Trajectory length stands as a crucial hyperparameter within reinforcement learning (RL) algorithms, significantly contributing to the sample inefficiency in robotics applications. Motivated by the pivotal role trajectory length plays in the training process, we introduce Ada-NAV, a novel adaptive trajectory length scheme designed to enhance the training sample efficiency of RL algorithms in robotic navigation tasks.
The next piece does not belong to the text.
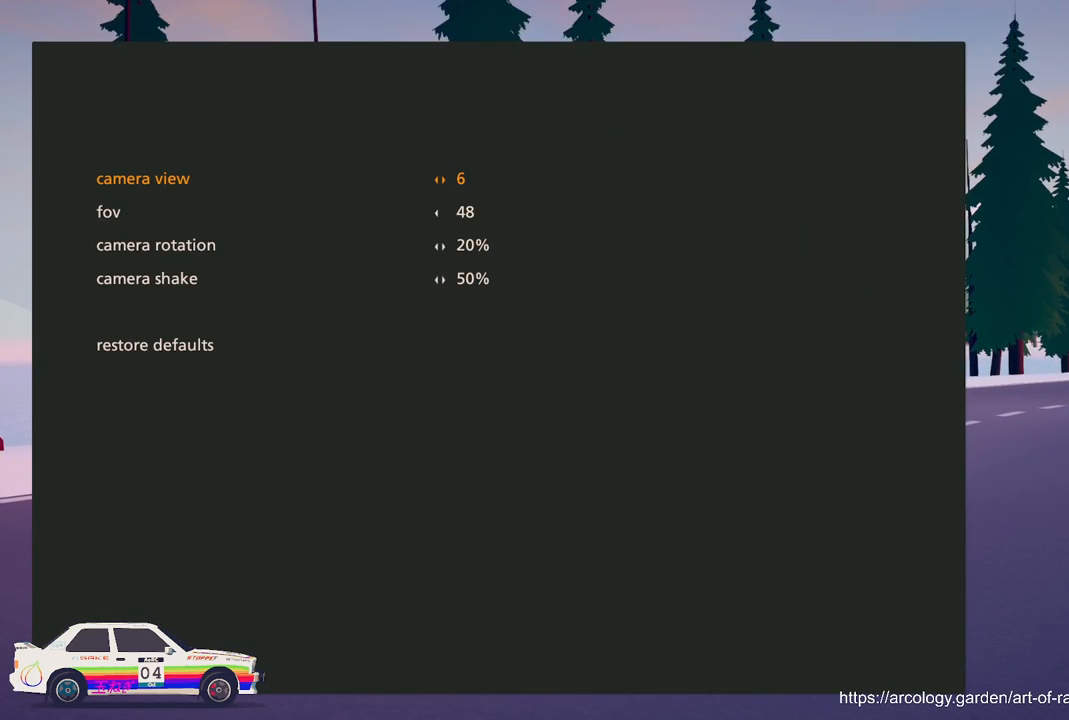
{"buttons": [], "left_stick": "center", "events": [[67, "A", "down"], [183, "A", "up"]]}
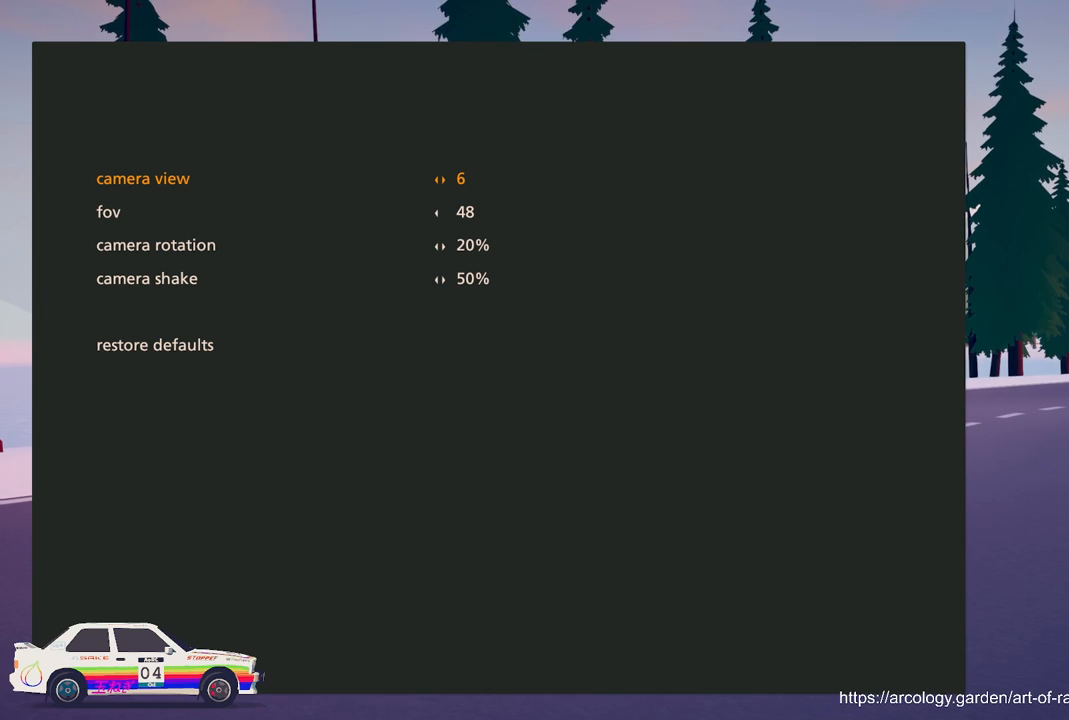
{"buttons": ["DPAD_LEFT"], "left_stick": "center", "events": [[183, "DPAD_DOWN", "down"], [317, "DPAD_DOWN", "up"], [450, "DPAD_LEFT", "down"]]}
Unlike traditional approaches that treat trajectory length as a fixed hyperparameter, we propose to dynamically adjust it based on the entropy of the underlying navigation policy. Interestingly, Ada-NAV can be applied to both existing on-policy and off-policy RL methods, which we demonstrate by empirically validating its efficacy on three popular RL methods: REINFORCE, Proximal Policy Optimization (PPO), and Soft Actor-Critic (SAC). We demonstrate through simulated and real-world robotic experiments that Ada-NAV outperforms conventional methods that employ constant or randomly sampled trajectory lengths. Specifically, for a fixed sample budget, Ada-NAV achieves an 18\% increase in navigation success rate, a 20-38\% reduction in navigation path length, and a 9.32\% decrease in elevation costs. Furthermore, we showcase the versatility of Ada-NAV by integrating it with the Clearpath Husky robot, illustrating its applicability in complex outdoor environments.

翻译：轨迹长度是强化学习算法中的关键超参数，在机器人应用中显著影响样本效率。鉴于轨迹长度在训练过程中的重要作用，我们提出Ada-NAV——一种新颖的自适应轨迹长度方案，旨在提升强化学习算法在机器人导航任务中的训练样本效率。不同于将轨迹长度视为固定超参数的传统方法，我们提出根据底层导航策略的熵值动态调整轨迹长度。值得注意的是，Ada-NAV可同时应用于现有的同策略与异策略强化学习方法。我们通过三种主流强化学习方法（REINFORCE、近端策略优化（PPO）和软演员-评论家（SAC））进行实验验证，证明了其有效性。通过仿真与实际机器人实验表明，Ada-NAV性能优于采用固定或随机采样轨迹长度的传统方法。具体而言，在固定样本预算下，Ada-NAV使导航成功率提升18%，导航路径长度减少20-38%，高程成本降低9.32%。此外，我们通过将Ada-NAV集成到Clearpath Husky机器人中，展示了其在复杂室外环境中的适用性。